## Brano da leggere
§
Perché dannato? Semplicemente perché fu lui che verso la metà degli anni settanta, nel corso di una delle mie scorribande negli inferi dei magazzini cartacei romani, mi inoculò il morbo dell'amore per il libro illustrato. Circolava senza campanellino di allarme, lo sciagurato monatto, e mi si fece incontro sotto le fraudolente spoglie di un libriccino in tela azzurra editoriale, che recava in copertina la seguente dicitura: Nel paese delle meraviglie di Lewis Carroll con acquerelli di Arturo Rackham.

Cosa avreste fatto al mio posto? Ero sceso in quell'angiporto alla ricerca di vecchi fumetti, ma quel titolo orbato del nome della protagonista e quell'italico nome di Arturo inframmezzato a cognomi anglosassoni furono sufficienti a risvegliare in me un'incauta curiosità. Lo aprii, dunque. Non mi ci volle molto a capire che si trattava proprio di una edizione ridotta dell'Alice di Carroll, e che quell'Arturo stava in realtà per Arthur, e andava imputato al vezzo di tradurre in italiano i nomi di battesimo stranieri molto prima che il Minculpop trasformasse il (mal)vezzo in dovere di Stato. Ne presi nota; ma non abbastanza in fretta da non aver visto intanto che il libretto conteneva una dozzina di tavole a colori in cui si vedeva una bambina dalle gote di rosa; e poi un coniglio bianco, un bruco ed altri rappresentanti di un bestiario fantastico così ricchi di morbidezza e di fascino pittorico da cancellare di colpo il ricordo dei loro triviali omologhi disneiani.

Fu dall'acquisto di quel libriccino che prese le mosse il mio amore per il libro illustrato, in particolar modo quello per i bambini, che dell'amore per i fumetti si rivelò ben presto uno stretto parente: un amore che dopo un quarto di secolo non si è ancora estinto, e che mi ha portato a cercare di saperne di più sull'argomento in un'epoca in cui la saggistica relativa era ancora quasi tutta di là da venire. L'unico testo in materia era infatti allora Guardare le figure di Antonio Faeti, pubblicato da Einaudi nel 1972, che però era dedicato esclusivamente agli illustratori italiani; mentre le notizie sugli stranieri bisognava andarli a cercare su libri che in Italia non erano per niente facili da trovare.

Oggi la situazione è cambiata. E chi legge queste righe sa già probabilmente che il libro illustrato per bambini in senso moderno nasce in Inghilterra, dove già dal 1848 il movimento preraffaellita aveva posto le premesse per un rinnovamento dell'arte figurativa; premesse che propagandosi "per li rami", e incontrando gli impressionisti francesi da una parte e i secessionisti viennesi dall'altra condussero al deflagrante fenomeno dell'"art nouveau".
§
(Dati estratti da una raccolta)

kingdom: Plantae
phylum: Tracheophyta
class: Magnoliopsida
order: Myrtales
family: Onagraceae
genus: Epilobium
§
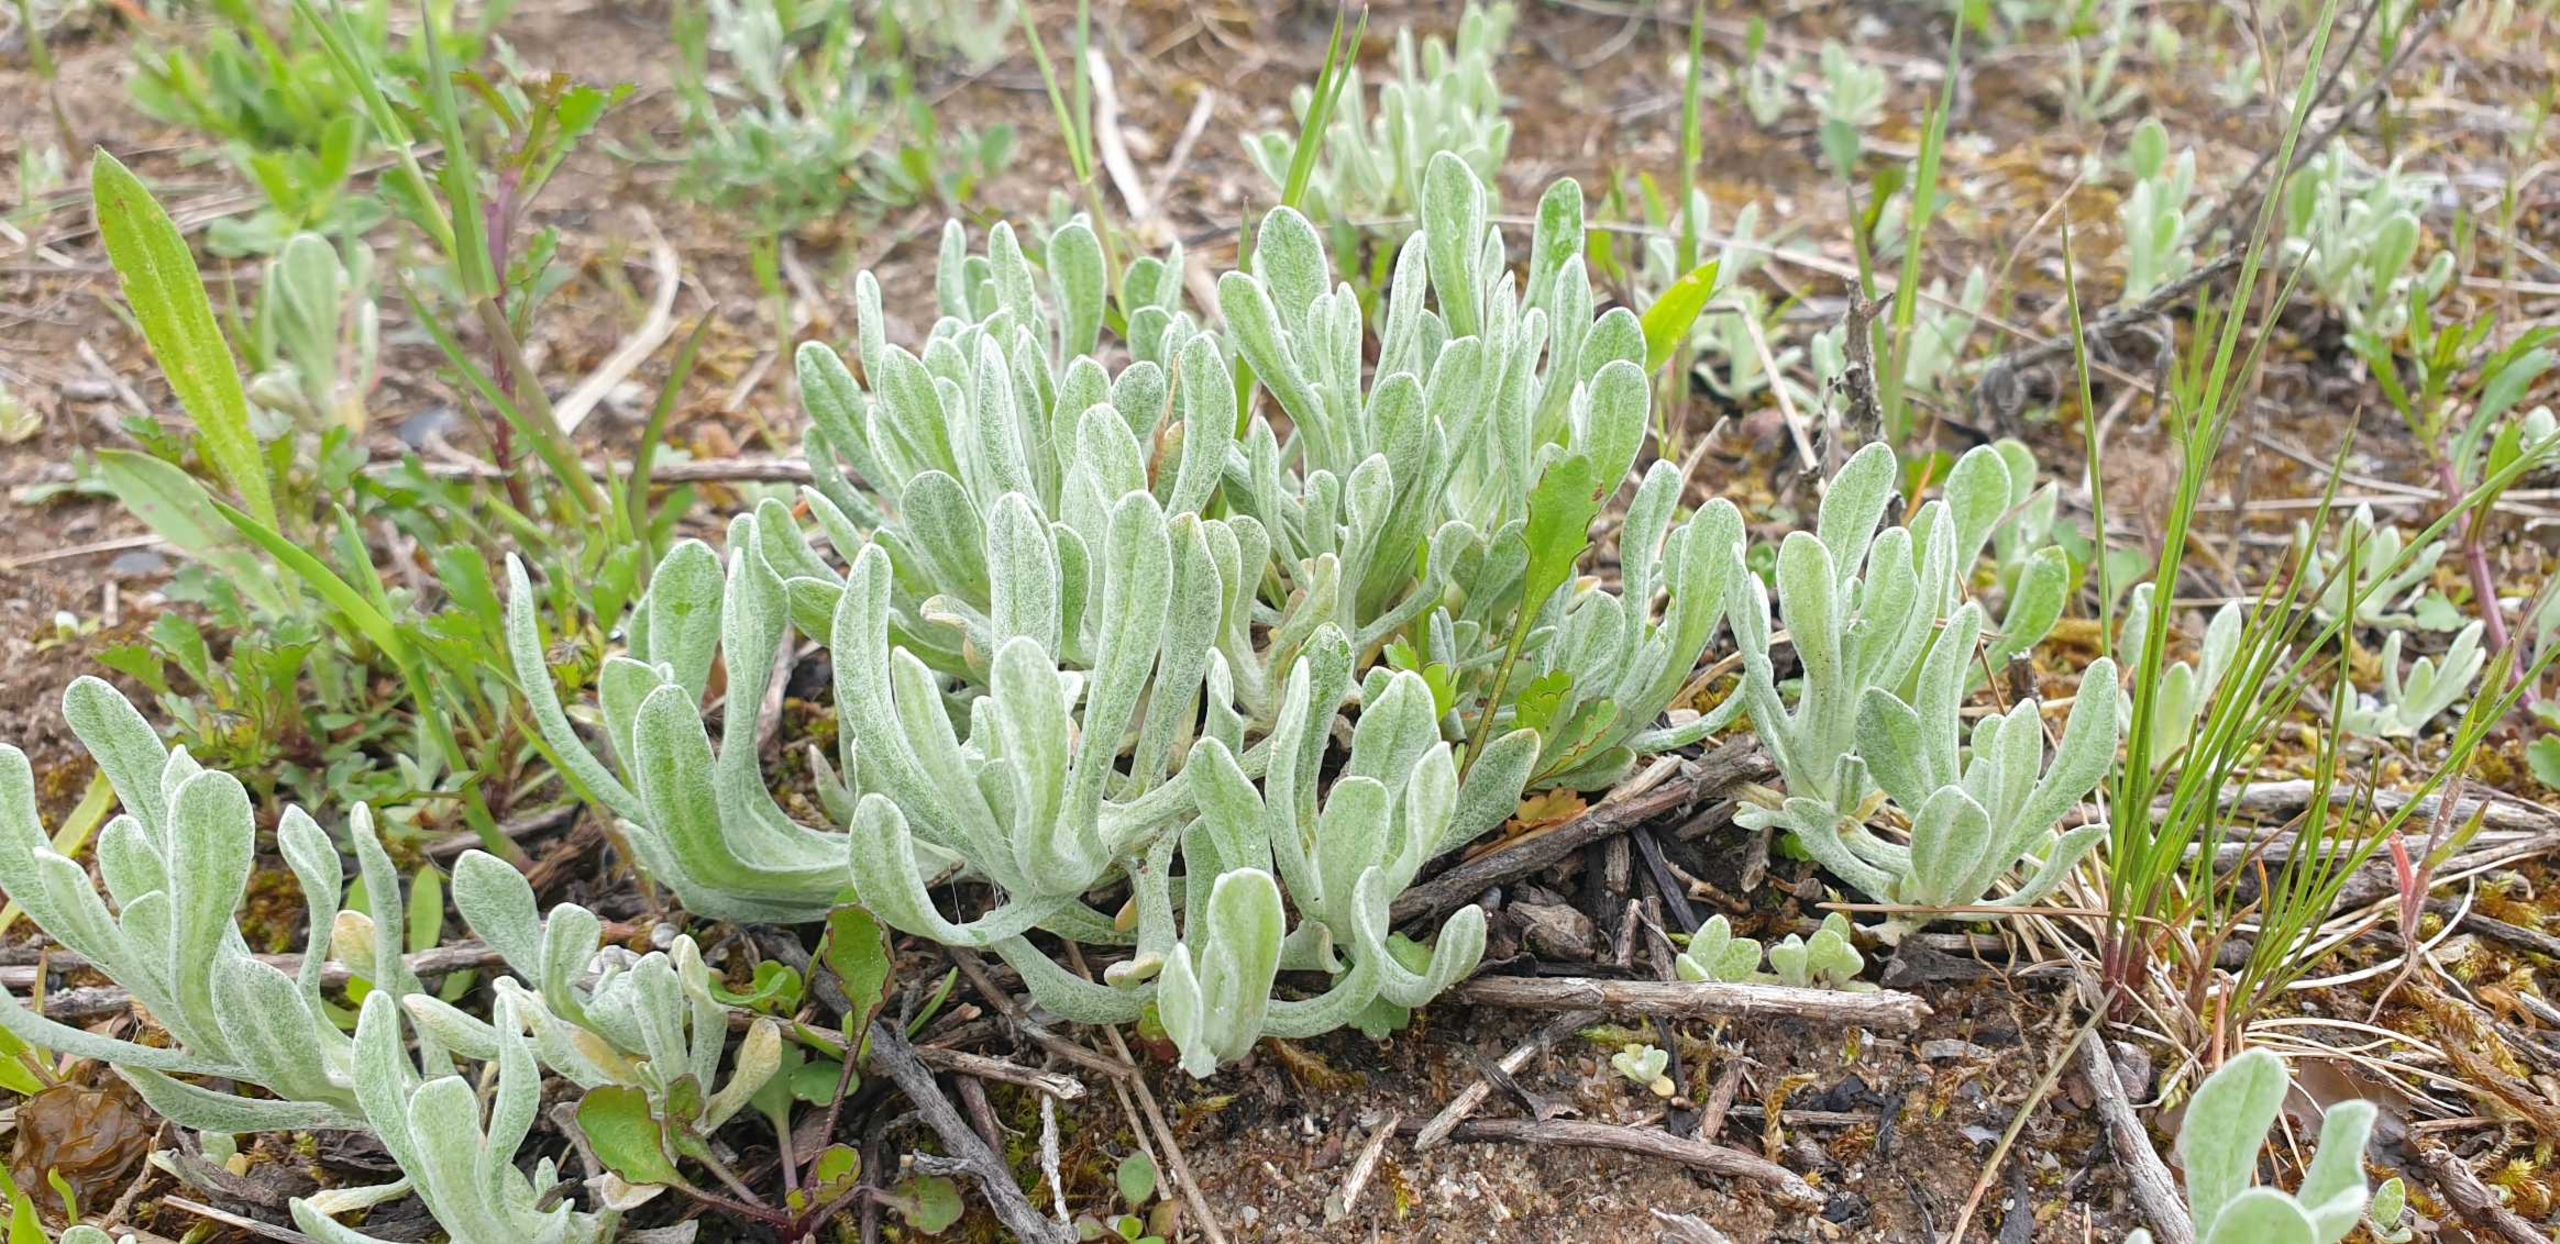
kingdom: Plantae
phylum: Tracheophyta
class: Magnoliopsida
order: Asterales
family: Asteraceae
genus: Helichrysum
§
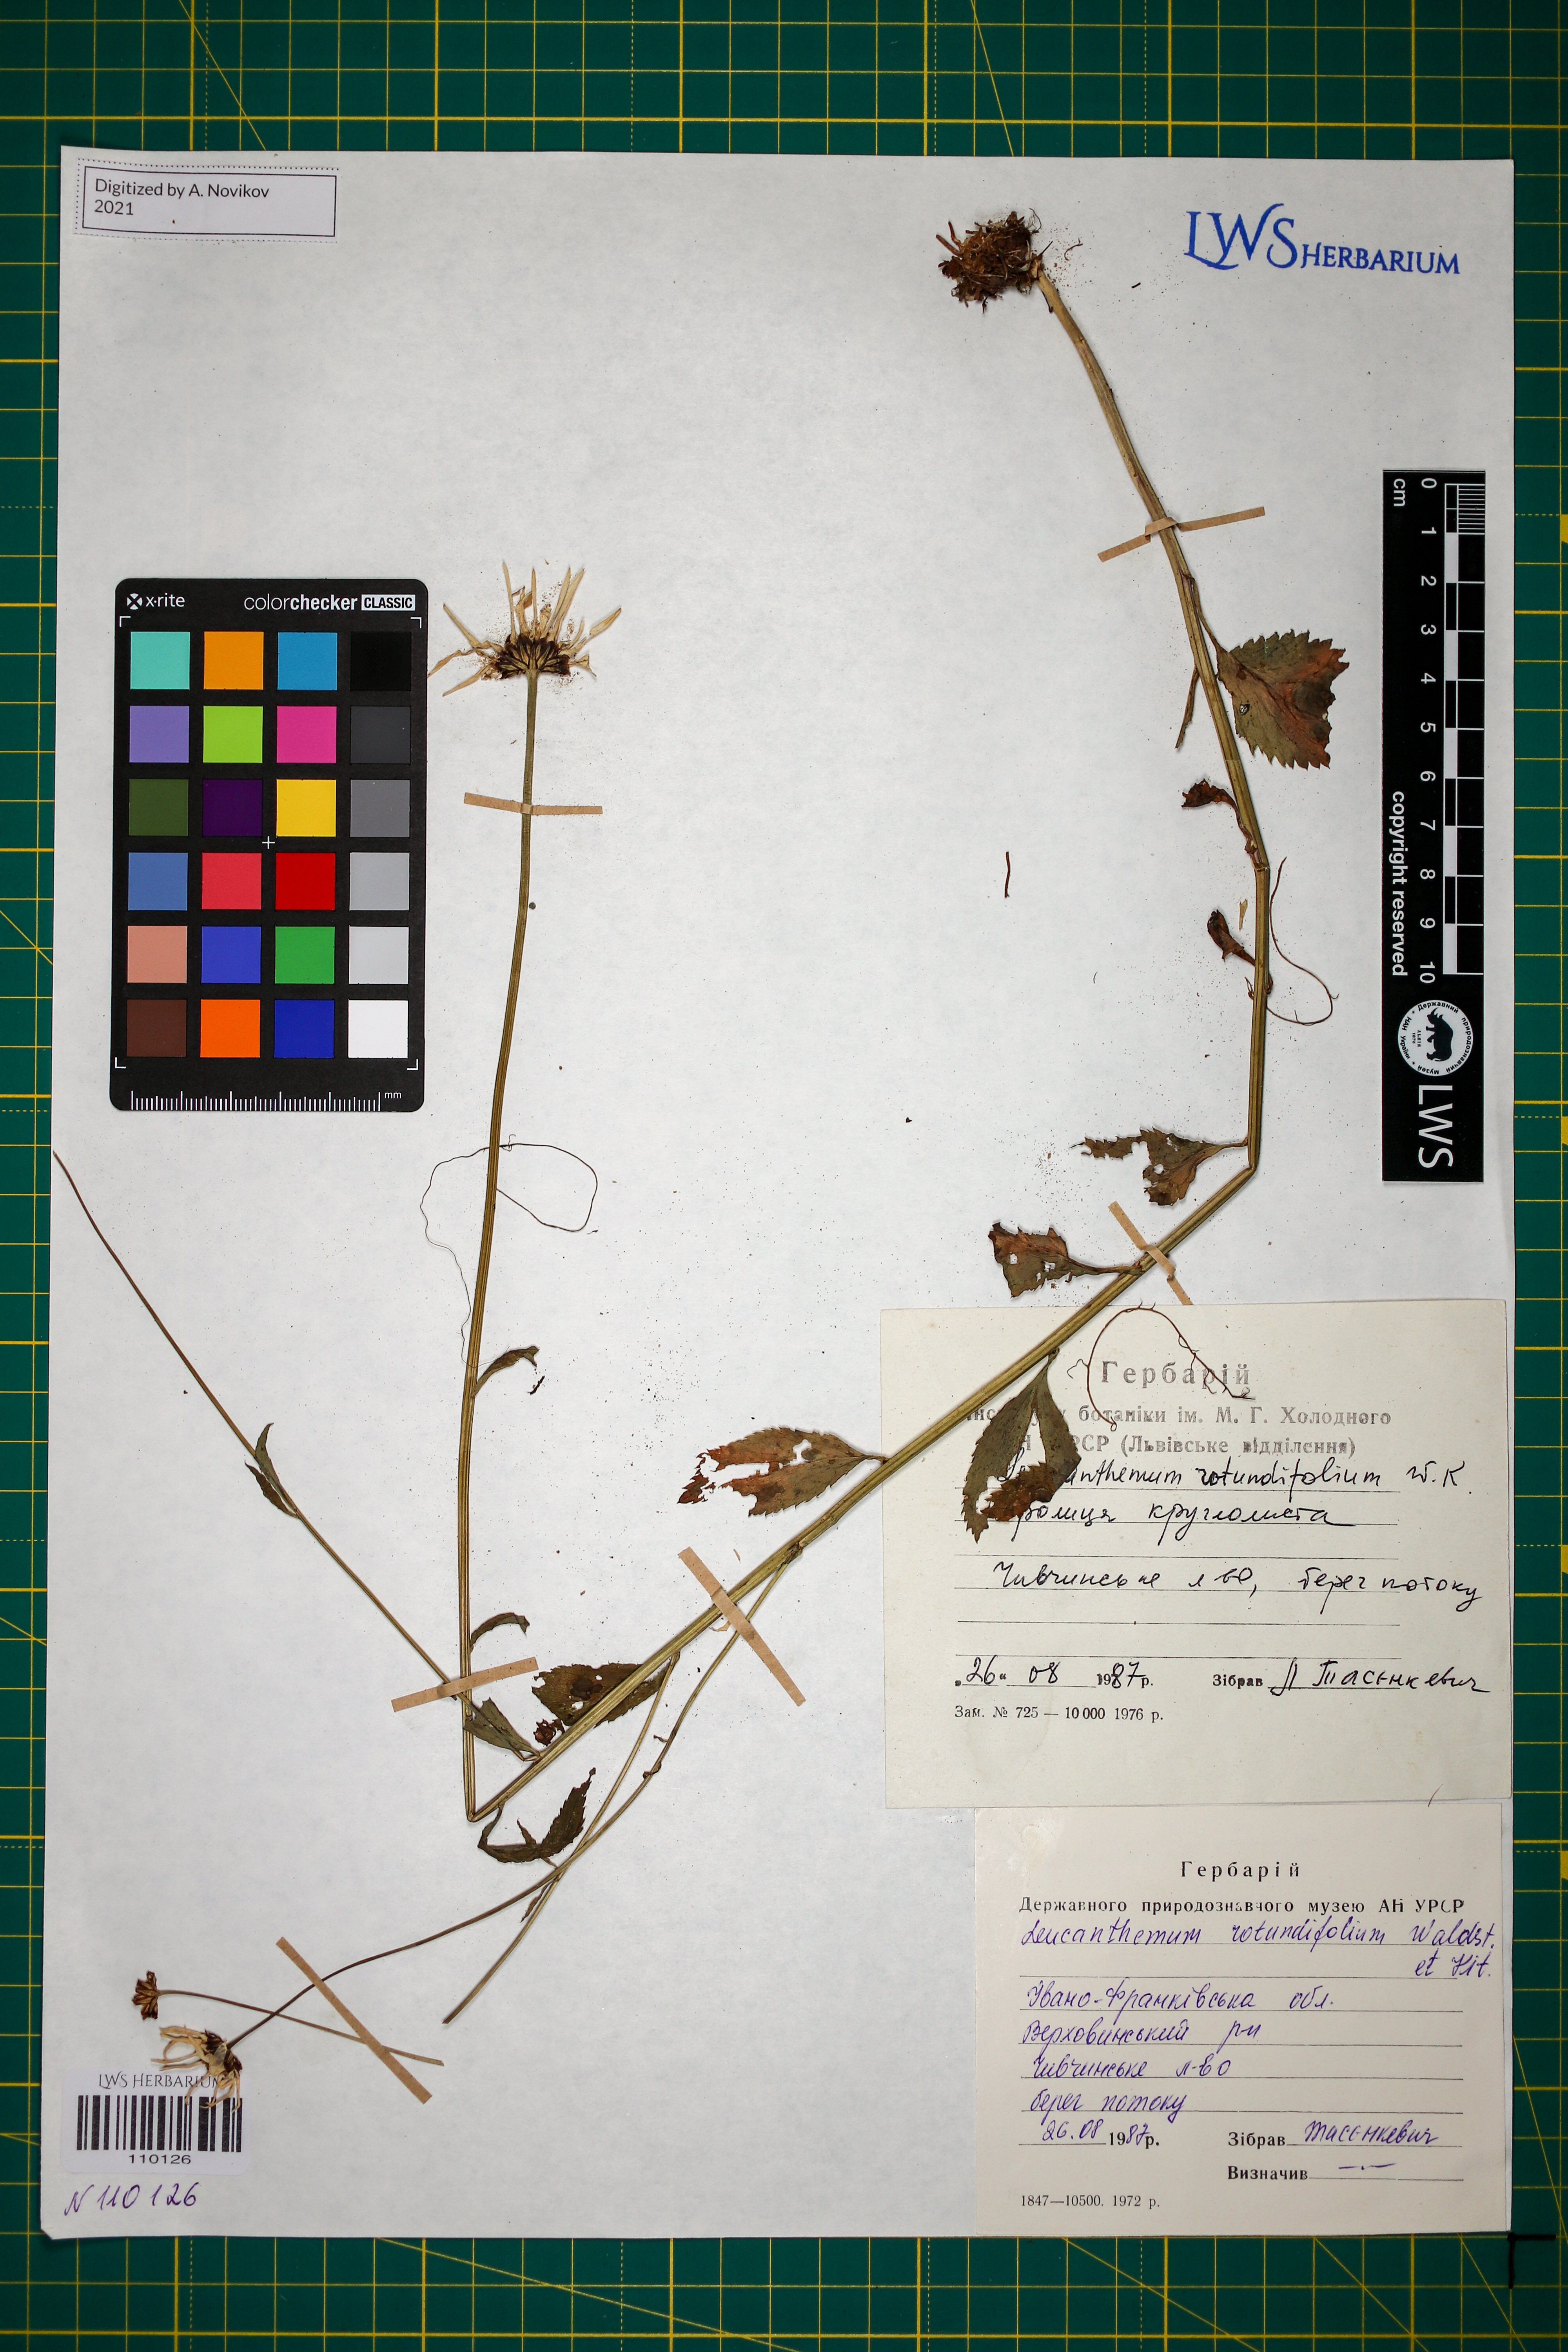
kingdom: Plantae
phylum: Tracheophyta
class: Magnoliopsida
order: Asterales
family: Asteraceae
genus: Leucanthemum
§
Secondo il brano da leggere, in che anno Einaudi pubblicò Guardare le figure di Antonio Faeti? Rispondi per favore con l'anno.

Nel 1972.